Big Mountain Enduro and The big D? 🤣


You know when your world feels fully pinned? OK for those “non bike kook” readers, its when you are “all out” or “fully committed”. It usually happens after somrthing traumatic happens to me and I’m shaken to my core. I go into a hyper active state of “turn and burn”. Is this healthy? No. Is this who I am? Yes. Do I like it? Not so much.

This above photo just completely cracked me up when my buddy sent it to me. I was racing the Kamikaze Games, last Stage and I was crying on the inside.  Like literally.  I was pinned. All in just like I like it. I’ve realized I don’t need to do this off the bike….

Its taken a lot of deep reflectiom to understand why I do this. Here is my confession.

I am sensitive………………

Huh?  Yeah I know it’s hard to fathom coming from someone who loves the F word more than chocolate. Yes,  I prefer to be on the edge of my comfort zone on two wheels and in general.  Faster is just always better. 

This is how I function. I am in a heightened state of awesomeness.  MY emotions and my heart are on my sleeve.  If you are with me, I will slit throats for you. If you challenge my love and loyalty for you with a lack of loyalty……..my heart may be forever broken. And I may actually plan your disappearance lol.  


Recently someone I considered family did something really shady to me. When it happened I cried for days. My husband looked at me with despair when he saw my face.  As our parents age I’m sure he expected me to say someone was dead. Nope, no one was dead………..BUT THEY WERE DEAD TO ME.  SO the pain was equivalent.

I constantly coach my agents and friends to not carry others bullshit. However recently when the tables were turned I was a failure at my own advise. I was the coach who became the student. The teacher became the pupil and I got a big fat F! Oops.  

I just couldn’t understand why someone would purposely be such a dumb ass.  What could they possibly be thinking? I kept trying to remind myself that this was their burden  to carry, not mine.      However I just couldn’t shake it. 

Please dark passenger go away!!!  Even though well behaved  women rarely make history, murder isn’t really an option. 


To be perfectly honest I still havent fully recovered.  It will take time,  In the meantime I try to eat healthy, stay present and ride when I can. Of course the person who put hurt in my life is likely clueless.  That’s another life lesson. Narcissism is an actual disease.  I can’t fix people. I can only alter my reaction to it. The experience left me lack luster, and exhausted. Then it lit a fire……………….
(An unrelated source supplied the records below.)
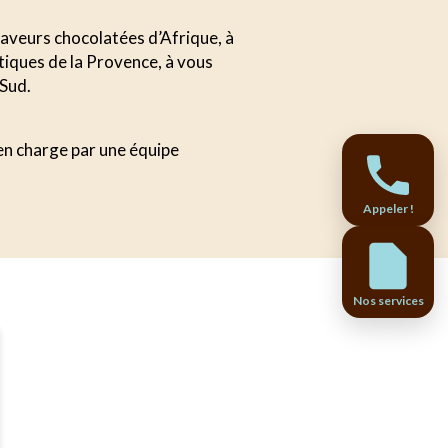
 saveurs chocolatées d’Afrique, à
tiques de la Provence, à vous
 Sud.
 en charge par une équipe
Appeler !
Nos services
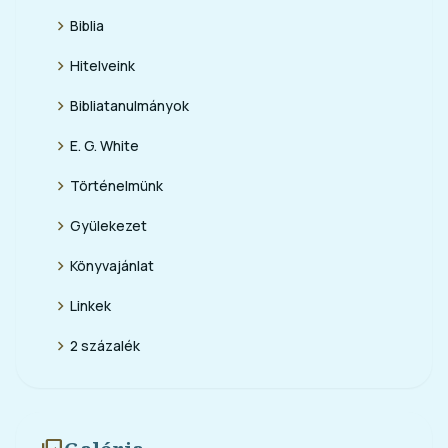
chevron_right
Biblia
chevron_right
Hitelveink
chevron_right
Bibliatanulmányok
chevron_right
E. G. White
chevron_right
Történelmünk
chevron_right
Gyülekezet
chevron_right
Könyvajánlat
chevron_right
Linkek
chevron_right
2 százalék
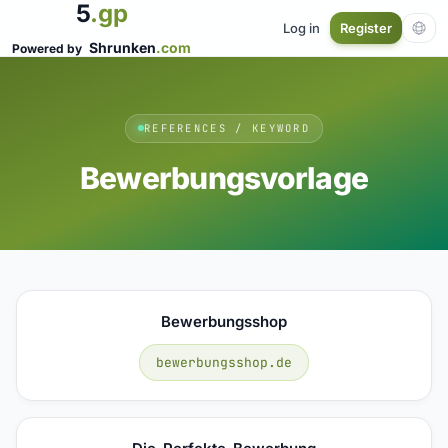
5
.gp
Log in
Register
Shrunken
.com
Powered by
REFERENCES / KEYWORD
Bewerbungsvorlage
Bewerbungsshop
bewerbungsshop.de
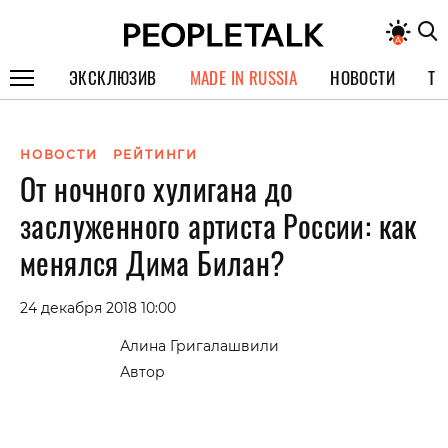
ЭКСКЛЮЗИВ
MADE IN RUSSIA
НОВОСТИ
ТЕ
ГЕРОИ PEOPLETALK
НОВОСТИ
РЕЙТИНГИ
СПЕЦПРОЕКТЫ
От ночного хулигана до
ИНТЕРВЬЮ
заслуженного артиста России: как
ПОКОЛЕНИЕ
менялся Дима Билан?
24 декабря 2018 10:00
Алина Григалашвили
Автор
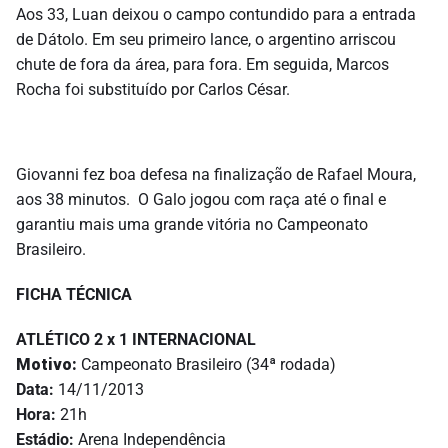
Aos 33, Luan deixou o campo contundido para a entrada
de Dátolo. Em seu primeiro lance, o argentino arriscou
chute de fora da área, para fora. Em seguida, Marcos
Rocha foi substituído por Carlos César.
Giovanni fez boa defesa na finalização de Rafael Moura,
aos 38 minutos. O Galo jogou com raça até o final e
garantiu mais uma grande vitória no Campeonato
Brasileiro.
FICHA TÉCNICA
ATLÉTICO 2 x 1 INTERNACIONAL
Motivo:
Campeonato Brasileiro (34ª rodada)
Data:
14/11/2013
Hora:
21h
Estádio:
Arena Independência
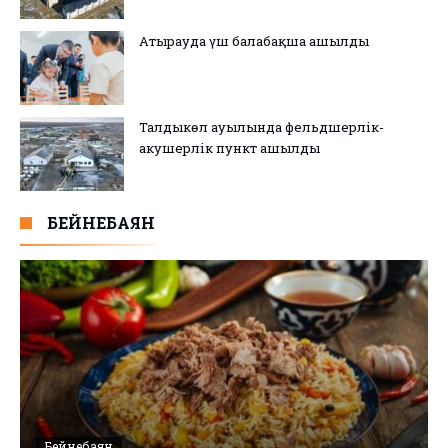
Атырауда үш балабақша ашылды
Талдыкөл ауылында фельдшерлік-
акушерлік пункт ашылды
БЕЙНЕБАЯН
Бейнебаян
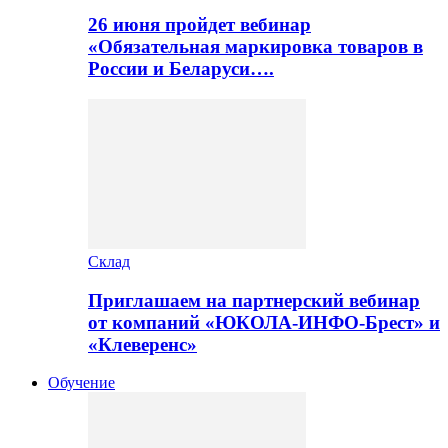
26 июня пройдет вебинар
«Обязательная маркировка товаров в
России и Беларуси….
Склад
Приглашаем на партнерский вебинар
от компаний «ЮКОЛА-ИНФО-Брест» и
«Клеверенс»
Обучение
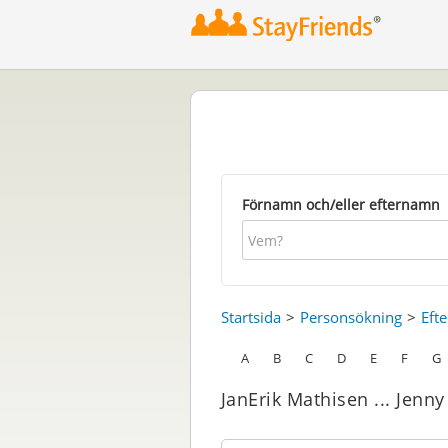
Förnamn och/eller efternamn
Startsida
Personsökning
Eft
A
B
C
D
E
F
G
JanErik Mathisen ... Jenn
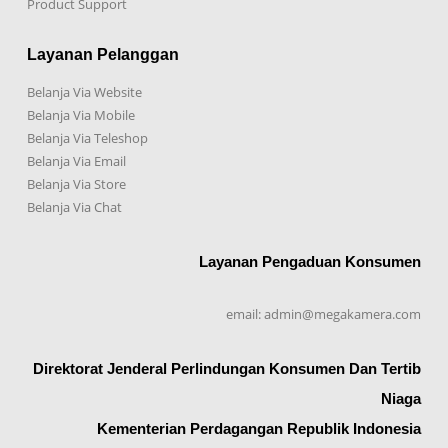
Product Support
Layanan Pelanggan
Belanja Via Website
Belanja Via Mobile
Belanja Via Teleshop
Belanja Via Email
Belanja Via Store
Belanja Via Chat
Layanan Pengaduan Konsumen
email: admin@megakamera.com
Direktorat Jenderal Perlindungan Konsumen Dan Tertib
Niaga
Kementerian Perdagangan Republik Indonesia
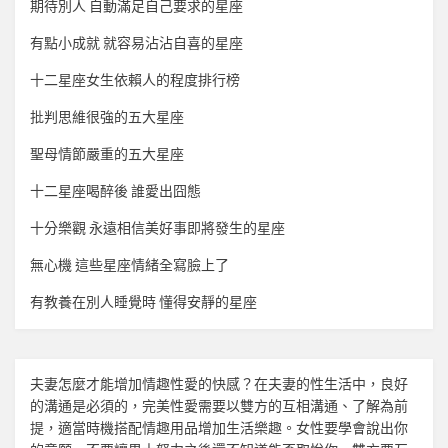
期待別人 自動滿足自己要求的星座
有點小成就 就容易沾沾自喜的星座
十二星座女生依賴人的程度排行榜
批判思維很強的五大星座
聖母情節嚴重的五大星座
十二星座喝醉後 誰愛出囧態
十分樂觀 永遠相信美好事即將發生的星座
無心機 這些星座情緒全寫臉上了
有教養在別人睡覺時 懂得安靜的星座
夫妻怎麼才能增加
情趣
性愛的快感？在夫妻的性生活中，良好
的溝通是必須的，完美性愛需要以雙方的互相溝通、了解為前
提，適當時機搭配
情趣用品
增加生活樂趣。女性要學會說出你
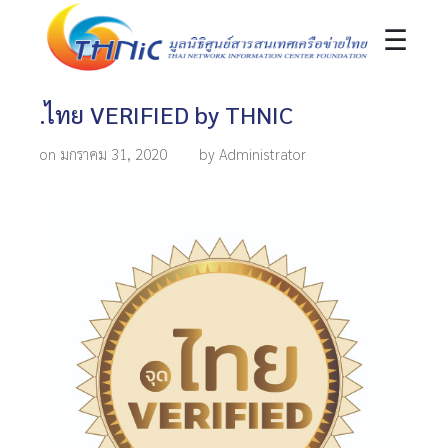
☰
.ไทย VERIFIED by THNIC
on มกราคม 31, 2020
by Administrator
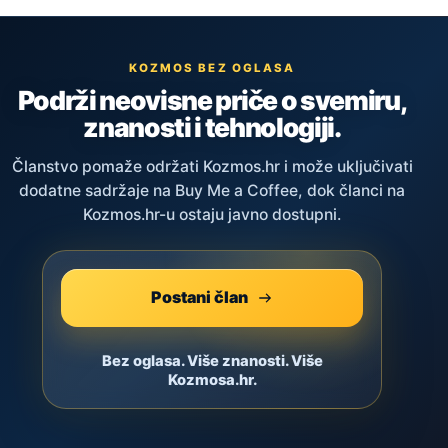
KOZMOS BEZ OGLASA
Podrži neovisne priče o svemiru,
znanosti i tehnologiji.
Članstvo pomaže održati Kozmos.hr i može uključivati
dodatne sadržaje na Buy Me a Coffee, dok članci na
Kozmos.hr-u ostaju javno dostupni.
Postani član
Bez oglasa. Više znanosti. Više
Kozmosa.hr.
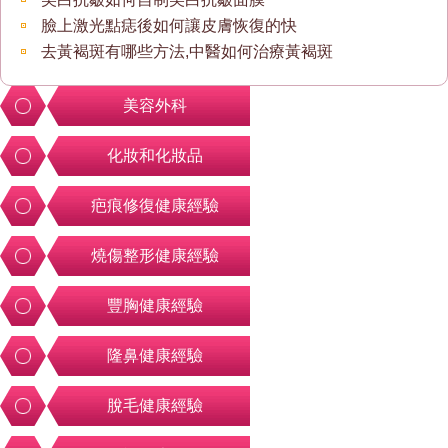
臉上激光點痣後如何讓皮膚恢復的快
去黃褐斑有哪些方法,中醫如何治療黃褐斑
美容外科
化妝和化妝品
疤痕修復健康經驗
燒傷整形健康經驗
豐胸健康經驗
隆鼻健康經驗
脫毛健康經驗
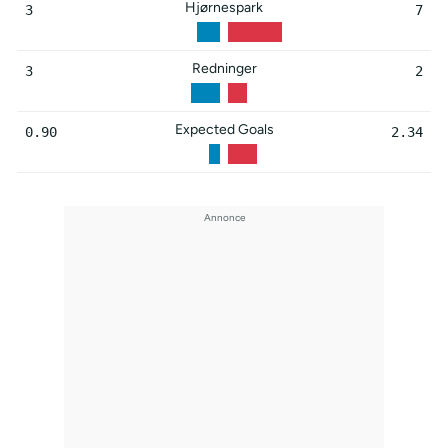
Hjørnespark
3
7
Redninger
3
2
Expected Goals
0.90
2.34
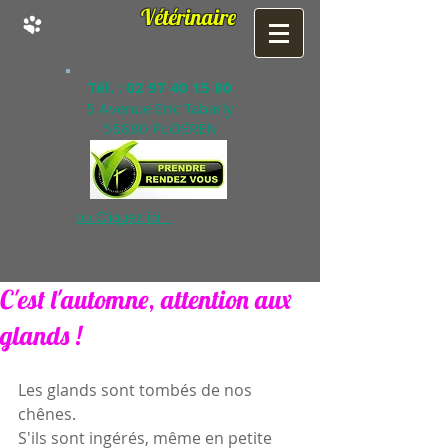
Clinique
Vétérinaire
des Deux Moulins
Tél. :
02 97 40 15 80
5 Avenue Eric Tabarly
56880 PLOEREN
ou Cliquez ici :
C'est l'automne, attention aux
glands !
Les glands sont tombés de nos 
chênes.
S'ils sont ingérés, même en petite 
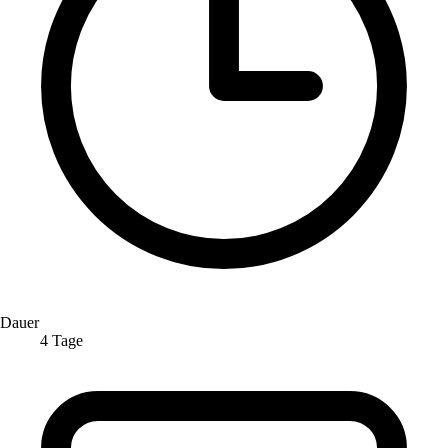
Dauer
4 Tage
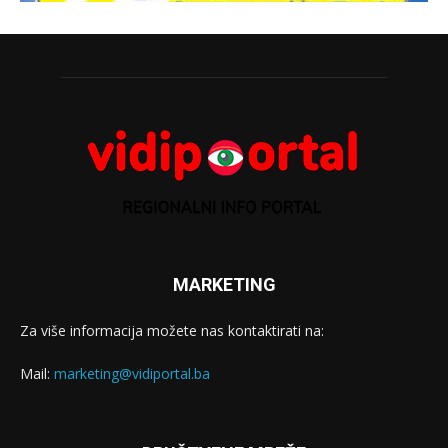
MARKETING
Za više informacija možete nas kontaktirati na:
Mail:
marketing@vidiportal.ba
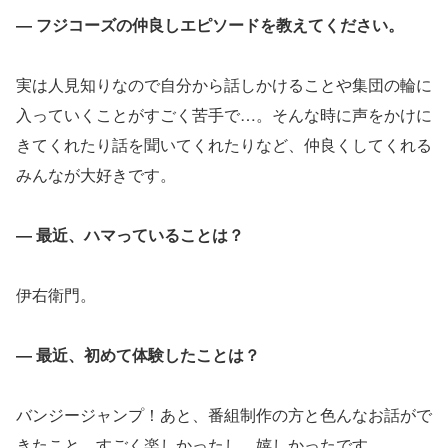
― フジコーズの仲良しエピソードを教えてください。
実は人見知りなので自分から話しかけることや集団の輪に
入っていくことがすごく苦手で…。そんな時に声をかけに
きてくれたり話を聞いてくれたりなど、仲良くしてくれる
みんなが大好きです。
― 最近、ハマっていることは？
伊右衛門。
― 最近、初めて体験したことは？
バンジージャンプ！あと、番組制作の方と色んなお話がで
きたこと。すごく楽しかったし、嬉しかったです。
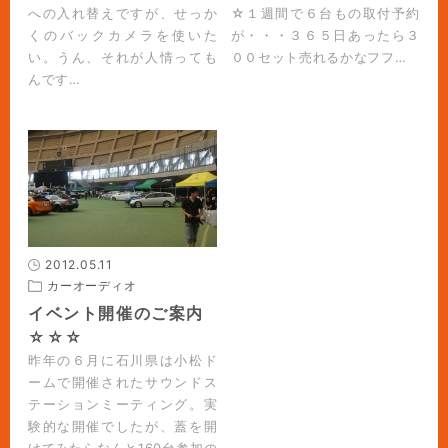
への入れ替えですが、せっか
☆１週間で６台もの取付予約
くのバックカメラを使いた
が・・・３６５日あったら３
い。うん、それが人情っても
００セット売れるかなフフ…
んです…
2012.05.11
カーオーディオ
イベント開催のご案内
☆☆☆
昨年の６月に石川県は小松ド
ームで開催されたサウンドス
テーションミーティング。実
験的な開催でしたが、蓋を開
けてみたらなんと160台参加の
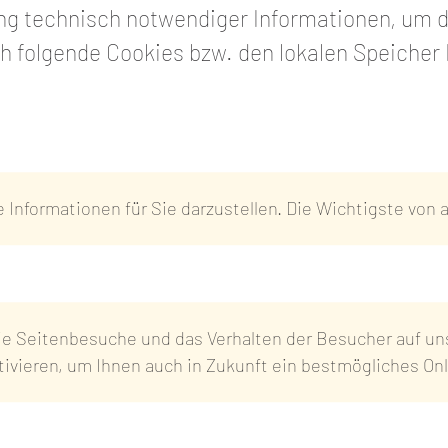
g technisch notwendiger Informationen, um d
ch folgende Cookies bzw. den lokalen Speicher
Sie habe
Informationen für Sie darzustellen. Die Wichtigste von all
Datensch
D
e Seitenbesuche und das Verhalten der Besucher auf unse
ktivieren, um Ihnen auch in Zukunft ein bestmögliches O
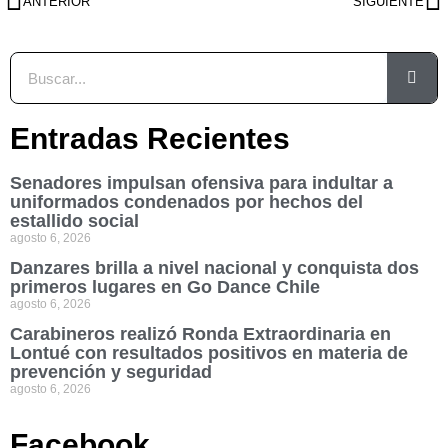
ANTERIOR
SIGUIENTE
Entradas Recientes
Senadores impulsan ofensiva para indultar a
uniformados condenados por hechos del
estallido social
agosto 6, 2026
Danzares brilla a nivel nacional y conquista dos
primeros lugares en Go Dance Chile
agosto 6, 2026
Carabineros realizó Ronda Extraordinaria en
Lontué con resultados positivos en materia de
prevención y seguridad
agosto 6, 2026
Facebook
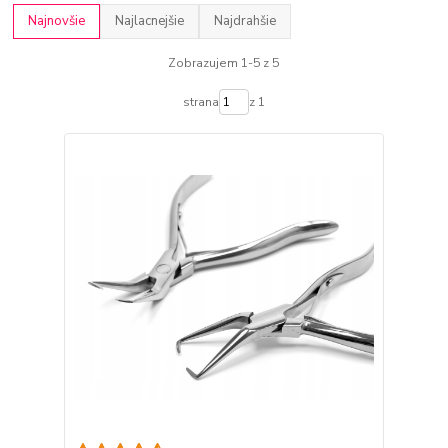
Najnovšie
Najlacnejšie
Najdrahšie
Zobrazujem 1-5 z 5
strana
z 1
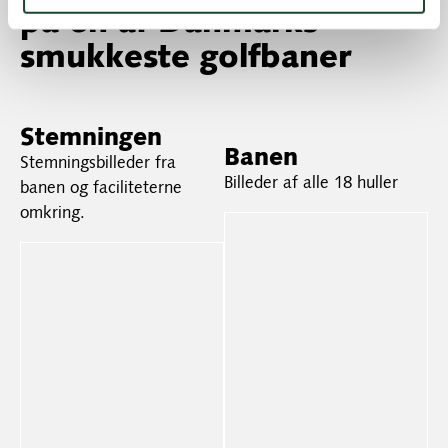
på en af Danmarks
smukkeste golfbaner
Stemningen
Banen
Stemningsbilleder fra
Billeder af alle 18 huller
banen og faciliteterne
omkring.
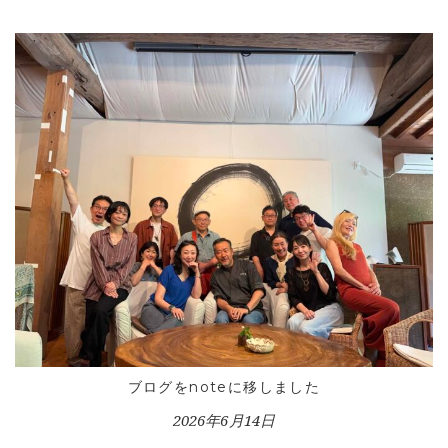
ブログをnoteに移しました
2026年6月14日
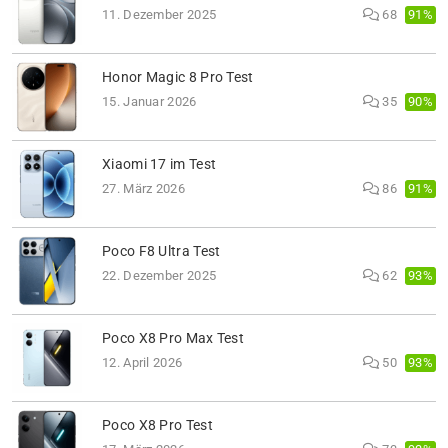
91%
11. Dezember 2025
68
Honor Magic 8 Pro Test
90%
15. Januar 2026
35
Xiaomi 17 im Test
91%
27. März 2026
86
Poco F8 Ultra Test
93%
22. Dezember 2025
62
Poco X8 Pro Max Test
93%
12. April 2026
50
Poco X8 Pro Test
I’m in training! I’m learning to be stronger and more resilient with this dark passenger.  So How rad would it be to dedicate some big mountain Enduro races this year to all the ass hats on the planet.  I could call it the douche tour….the final cleanse 😂.  A little vinegar with that? 

Focusing on my super rad kids helps keep things in perspective.  Being the #dudemom is always #1.  There is no lesson plan so I just rock it the best I can. Gauging their radness I think I’m nailing it. 


Ok all kidding aside I’m doing better.  I’m in my happy place living in Big Bear and just kicking ass.  I do look forward to my adult life.  At 41 I just keep learning , turning and burning and yearning for my next big race. 

 I’ve stopped racing “everything” and now just want to tackle the big ones.  If I don’t think I’ll cry  during at least  one stage it’s probably not the race for me.  
In the meantime it’s back to #dudeMom Training and sloughing off the Turds.  Cheers peeps.  It’s true there are more assholes in the world than awesome people, so choose your friends and business associates carefully.  I finally have and I can tell you what a huge comfort it is only surrounding myself with the most awesome of the awesome.  Boom…. 

Now go ride something…..and maybe pack some vinegar.